不傳庵 茶の湯日記
暑い移動
遠州茶道宗家十三世家元 小堀 宗実
日本列島は完全に熱帯的気候に変わってしまったようである。この七月、八月は全国各地で三十五度前後の猛暑に見舞われて毎日のニュースでも大きな扱いとなり、熱中症等に対しての注意喚起を度々目にしている。
毎月、出稽古や出張などで、飛行機や新幹線等を何回も利用するのであるが、この季節の頃の移動は、本当に辛いものがある。各支部の出張は別として、毎月の出稽古に向かう先は、福岡・神戸・大阪・奈良・京都・名古屋である。見事にと言っていい程、どこもかしこも、暑いところばかりである。場所によって、どこが暑いとは必ずしも言いきれないのが最近の特徴である。

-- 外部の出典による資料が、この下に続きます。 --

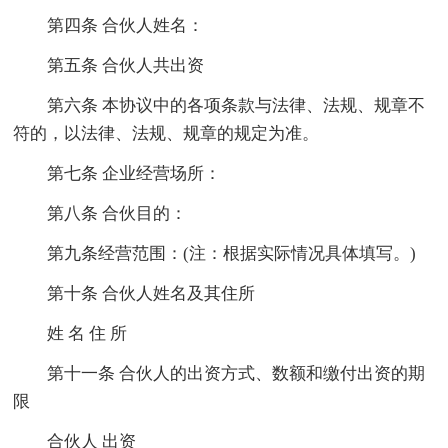
第四条 合伙人姓名：
第五条 合伙人共出资
第六条 本协议中的各项条款与法律、法规、规章不
符的，以法律、法规、规章的规定为准。
第七条 企业经营场所：
第八条 合伙目的：
第九条经营范围：(注：根据实际情况具体填写。)
第十条 合伙人姓名及其住所
姓 名 住 所
第十一条 合伙人的出资方式、数额和缴付出资的期
限
合伙人 出资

以前は、京都か、奈良が、特に暑く思えた時もあった。というのも、稽古場所がお寺等、エアコンの無い部屋という事がその印象を強くしていたのかもしれない。しか
し、この頃は、そういう事は全く関係なく、全ての場所が暑いのである。大体、出発地である東京そのものがすでに暑い。今年に限っていえば、東京が一番酷い気がする。
例えば、新幹線のホームでいえば、京都が一番かもしれない。到着間近に、車内の席で、ジャケットを渋々羽織って、デッキに移動した際に、すでに若干の温度変化がある。実はこの時、次におとずれるであろう、熱風地獄に対しての覚悟が少し芽生えている。そして、駅のホームに列車が止まると共にドアがあき、言葉にならない程の熱風が私の身体にまとわりついてくるのである。思わず息を止めたくなる様な一瞬である。一目散に階段に向かってゆく。プラットホームにいる時間を一秒でも短かくという思いである。階段を早足でかけ降り、再び、奈良行きの列車の改札に行く。ここからもう一度、プラットホームに行くのがまた悲しい気持ちである。しかしやむをえず、気持ちを奮い立たせて待合室でしばしの休憩。そして列車へという具合である。

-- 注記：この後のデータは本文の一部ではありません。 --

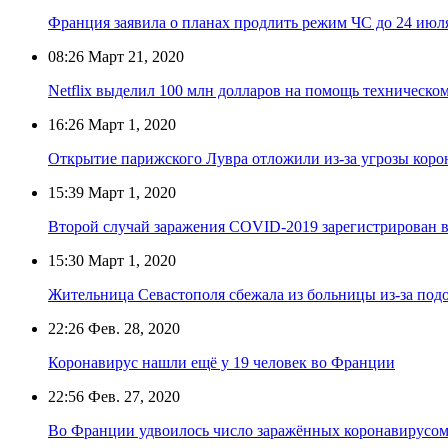
Франция заявила о планах продлить режим ЧС до 24 июл
08:26
Март 21, 2020
Netflix выделил 100 млн долларов на помощь техническо
16:26
Март 1, 2020
Открытие парижского Лувра отложили из-за угрозы коро
15:39
Март 1, 2020
Второй случай заражения COVID-2019 зарегистрирован в
15:30
Март 1, 2020
Жительница Севастополя сбежала из больницы из-за под
22:26
Фев. 28, 2020
Коронавирус нашли ещё у 19 человек во Франции
22:56
Фев. 27, 2020
Во Франции удвоилось число заражённых коронавирусо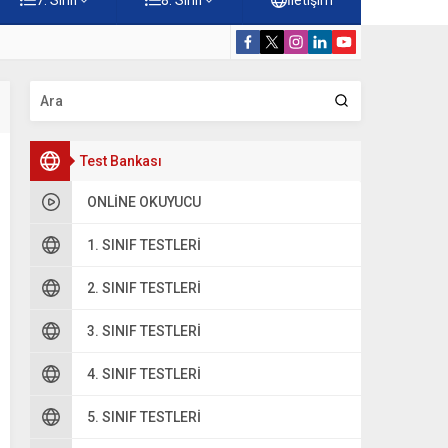
rdiği Faydalar Testi
5. Sınıf Namazı
Test Bankası
ONLINE OKUYUCU
1. SINIF TESTLERI
2. SINIF TESTLERI
3. SINIF TESTLERI
4. SINIF TESTLERI
5. SINIF TESTLERI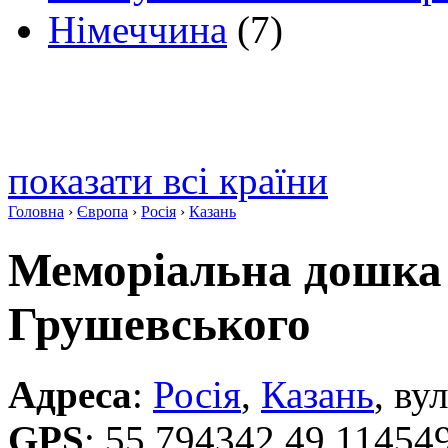
Німеччина
(7)
показати всі країни
Головна
›
Європа
›
Росія
›
Казань
Меморіальна дошка
Грушевського
Адреса
:
Росія
,
Казань
, ву
GPS
:
55.794342 49.11454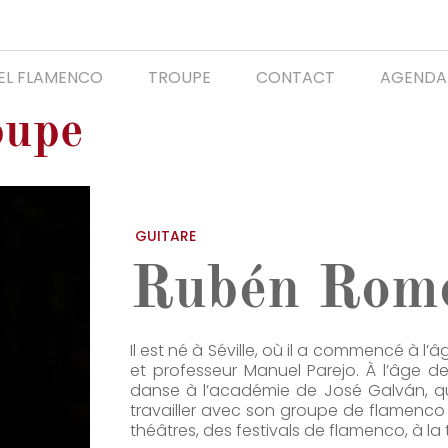
DEL FLAMENCO
TROUPE
CONTACT
AGENDA
oupe
GUITARE
Rubén Rom
Il est né à Séville, où il a commencé à l’
et professeur Manuel Parejo. À l’âge d
danse à l’académie de José Galván, qui
travailler avec son groupe de flamenco 
théâtres, des festivals de flamenco, à la t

過日、新大阪駅で本を買うために、何年かぶりに地下街に降りてみた。そうしたところ、これ程暑い場所があったのかと思うぐらいの温度である。まるでサウナ風呂にいる様である。しかしこの地下街で買い物をしたり、食事をしたりする人も、たいしたものだが、そこで仕事に従事されている人達は、もっと凄いと感じた。歩くだけで
目眩がする気になる。この傾向は、今後益々激しいものとなるであろう。
日本が国としてCO2削減を世界にリードする形で誓言しているのであるが、果たして、成しとげられるのであろうか、はなはだ疑問である。